■ Directions for this task
Show every line in the entries below where the word "linecap" appears.

Saved entries:
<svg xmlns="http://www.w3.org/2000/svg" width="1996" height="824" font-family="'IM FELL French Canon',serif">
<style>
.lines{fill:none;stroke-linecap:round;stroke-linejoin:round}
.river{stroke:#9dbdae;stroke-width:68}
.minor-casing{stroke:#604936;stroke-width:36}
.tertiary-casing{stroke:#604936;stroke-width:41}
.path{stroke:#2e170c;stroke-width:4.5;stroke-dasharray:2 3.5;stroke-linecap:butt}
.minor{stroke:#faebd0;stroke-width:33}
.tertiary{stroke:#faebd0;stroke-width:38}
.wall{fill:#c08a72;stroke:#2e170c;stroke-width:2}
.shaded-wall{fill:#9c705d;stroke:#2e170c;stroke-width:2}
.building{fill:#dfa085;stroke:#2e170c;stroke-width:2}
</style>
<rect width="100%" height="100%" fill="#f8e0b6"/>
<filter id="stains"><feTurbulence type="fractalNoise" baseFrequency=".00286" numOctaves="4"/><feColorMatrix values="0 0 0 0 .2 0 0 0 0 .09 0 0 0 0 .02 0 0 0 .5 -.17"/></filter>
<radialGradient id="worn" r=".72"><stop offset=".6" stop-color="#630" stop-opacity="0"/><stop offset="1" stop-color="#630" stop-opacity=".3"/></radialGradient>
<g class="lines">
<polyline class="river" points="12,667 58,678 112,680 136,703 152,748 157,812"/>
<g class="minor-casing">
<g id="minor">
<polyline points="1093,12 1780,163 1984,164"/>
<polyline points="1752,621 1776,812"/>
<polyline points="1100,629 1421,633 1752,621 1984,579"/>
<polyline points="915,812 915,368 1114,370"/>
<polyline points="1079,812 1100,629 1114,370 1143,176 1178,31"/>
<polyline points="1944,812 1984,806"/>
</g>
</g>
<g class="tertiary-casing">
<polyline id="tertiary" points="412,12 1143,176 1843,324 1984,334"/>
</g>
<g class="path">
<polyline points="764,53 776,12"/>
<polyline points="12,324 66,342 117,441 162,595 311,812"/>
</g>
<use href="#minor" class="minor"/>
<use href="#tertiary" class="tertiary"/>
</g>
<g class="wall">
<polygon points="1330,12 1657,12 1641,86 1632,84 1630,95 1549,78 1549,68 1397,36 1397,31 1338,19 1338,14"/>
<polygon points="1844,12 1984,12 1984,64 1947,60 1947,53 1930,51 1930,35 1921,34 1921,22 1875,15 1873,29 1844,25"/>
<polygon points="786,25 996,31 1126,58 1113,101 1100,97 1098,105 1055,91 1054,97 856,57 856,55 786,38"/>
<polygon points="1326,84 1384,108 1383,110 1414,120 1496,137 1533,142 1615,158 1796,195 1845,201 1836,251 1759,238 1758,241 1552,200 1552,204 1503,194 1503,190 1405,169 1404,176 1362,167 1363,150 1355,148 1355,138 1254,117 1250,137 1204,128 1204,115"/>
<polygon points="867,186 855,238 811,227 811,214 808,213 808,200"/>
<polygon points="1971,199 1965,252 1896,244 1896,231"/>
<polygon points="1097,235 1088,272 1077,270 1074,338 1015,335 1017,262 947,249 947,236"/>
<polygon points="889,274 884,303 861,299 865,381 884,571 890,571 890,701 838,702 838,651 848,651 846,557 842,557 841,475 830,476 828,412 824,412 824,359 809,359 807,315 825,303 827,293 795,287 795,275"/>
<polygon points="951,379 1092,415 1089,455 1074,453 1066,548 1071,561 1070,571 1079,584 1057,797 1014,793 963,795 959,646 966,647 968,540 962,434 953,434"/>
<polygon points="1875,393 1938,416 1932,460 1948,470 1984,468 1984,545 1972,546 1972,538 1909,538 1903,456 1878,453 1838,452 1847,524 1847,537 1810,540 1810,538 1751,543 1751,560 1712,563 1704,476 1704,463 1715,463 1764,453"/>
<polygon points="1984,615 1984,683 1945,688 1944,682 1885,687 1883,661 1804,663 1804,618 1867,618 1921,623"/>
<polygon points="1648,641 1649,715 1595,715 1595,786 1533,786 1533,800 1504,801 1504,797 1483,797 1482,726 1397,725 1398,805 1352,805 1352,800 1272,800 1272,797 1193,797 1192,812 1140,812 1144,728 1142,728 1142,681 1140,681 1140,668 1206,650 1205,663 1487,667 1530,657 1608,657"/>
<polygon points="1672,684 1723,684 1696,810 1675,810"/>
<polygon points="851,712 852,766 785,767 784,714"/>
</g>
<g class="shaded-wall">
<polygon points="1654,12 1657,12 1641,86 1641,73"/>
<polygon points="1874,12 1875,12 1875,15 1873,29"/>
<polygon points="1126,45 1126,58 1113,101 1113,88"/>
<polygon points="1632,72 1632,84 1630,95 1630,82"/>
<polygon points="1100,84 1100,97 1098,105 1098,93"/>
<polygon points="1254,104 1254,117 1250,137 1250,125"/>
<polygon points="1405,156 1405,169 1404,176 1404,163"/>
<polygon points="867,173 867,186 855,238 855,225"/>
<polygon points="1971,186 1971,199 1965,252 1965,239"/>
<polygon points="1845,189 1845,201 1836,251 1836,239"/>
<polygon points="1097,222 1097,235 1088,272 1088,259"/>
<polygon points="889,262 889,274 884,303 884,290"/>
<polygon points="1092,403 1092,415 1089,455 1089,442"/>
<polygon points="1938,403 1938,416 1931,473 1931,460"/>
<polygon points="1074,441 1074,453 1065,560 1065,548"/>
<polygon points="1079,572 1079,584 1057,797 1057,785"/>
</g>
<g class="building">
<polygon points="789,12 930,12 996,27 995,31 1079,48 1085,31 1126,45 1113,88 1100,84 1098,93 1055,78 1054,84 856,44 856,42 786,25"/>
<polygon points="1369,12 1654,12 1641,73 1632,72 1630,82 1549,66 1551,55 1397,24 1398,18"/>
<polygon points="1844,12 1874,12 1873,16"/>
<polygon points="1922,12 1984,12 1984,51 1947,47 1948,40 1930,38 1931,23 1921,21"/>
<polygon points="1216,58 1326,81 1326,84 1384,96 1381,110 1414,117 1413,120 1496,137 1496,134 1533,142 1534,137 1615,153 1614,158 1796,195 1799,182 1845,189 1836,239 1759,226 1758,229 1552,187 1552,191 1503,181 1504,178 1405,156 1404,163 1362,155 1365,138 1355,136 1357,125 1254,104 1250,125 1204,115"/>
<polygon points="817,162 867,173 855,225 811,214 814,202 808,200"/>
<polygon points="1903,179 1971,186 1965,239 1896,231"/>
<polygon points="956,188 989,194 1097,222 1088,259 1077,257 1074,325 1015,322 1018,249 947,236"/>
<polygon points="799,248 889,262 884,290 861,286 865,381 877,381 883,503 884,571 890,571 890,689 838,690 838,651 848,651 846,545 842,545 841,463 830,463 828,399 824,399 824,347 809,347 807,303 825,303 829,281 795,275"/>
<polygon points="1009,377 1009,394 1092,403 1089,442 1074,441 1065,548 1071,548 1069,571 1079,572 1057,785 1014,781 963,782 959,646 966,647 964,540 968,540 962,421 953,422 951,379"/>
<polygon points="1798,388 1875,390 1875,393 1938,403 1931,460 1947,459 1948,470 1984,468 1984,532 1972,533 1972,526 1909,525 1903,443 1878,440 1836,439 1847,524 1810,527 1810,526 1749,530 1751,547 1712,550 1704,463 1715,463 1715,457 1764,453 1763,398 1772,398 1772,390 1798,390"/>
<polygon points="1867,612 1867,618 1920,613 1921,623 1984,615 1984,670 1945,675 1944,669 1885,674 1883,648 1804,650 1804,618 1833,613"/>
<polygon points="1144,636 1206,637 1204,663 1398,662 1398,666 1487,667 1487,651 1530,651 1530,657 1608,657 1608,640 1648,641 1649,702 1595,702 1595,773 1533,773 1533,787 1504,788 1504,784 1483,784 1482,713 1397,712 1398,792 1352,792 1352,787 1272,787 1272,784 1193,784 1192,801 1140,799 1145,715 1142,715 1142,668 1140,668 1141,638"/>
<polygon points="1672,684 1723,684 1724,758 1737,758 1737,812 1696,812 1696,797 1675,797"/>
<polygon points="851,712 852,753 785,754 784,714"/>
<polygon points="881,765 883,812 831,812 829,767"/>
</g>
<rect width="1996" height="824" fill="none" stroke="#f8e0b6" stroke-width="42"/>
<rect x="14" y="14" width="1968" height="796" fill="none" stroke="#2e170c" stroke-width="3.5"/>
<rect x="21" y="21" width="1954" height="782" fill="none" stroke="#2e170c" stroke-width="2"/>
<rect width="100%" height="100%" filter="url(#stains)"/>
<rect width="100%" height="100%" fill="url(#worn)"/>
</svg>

■ Solution for this problem
.lines{fill:none;stroke-linecap:round;stroke-linejoin:round}
.path{stroke:#2e170c;stroke-width:4.5;stroke-dasharray:2 3.5;stroke-linecap:butt}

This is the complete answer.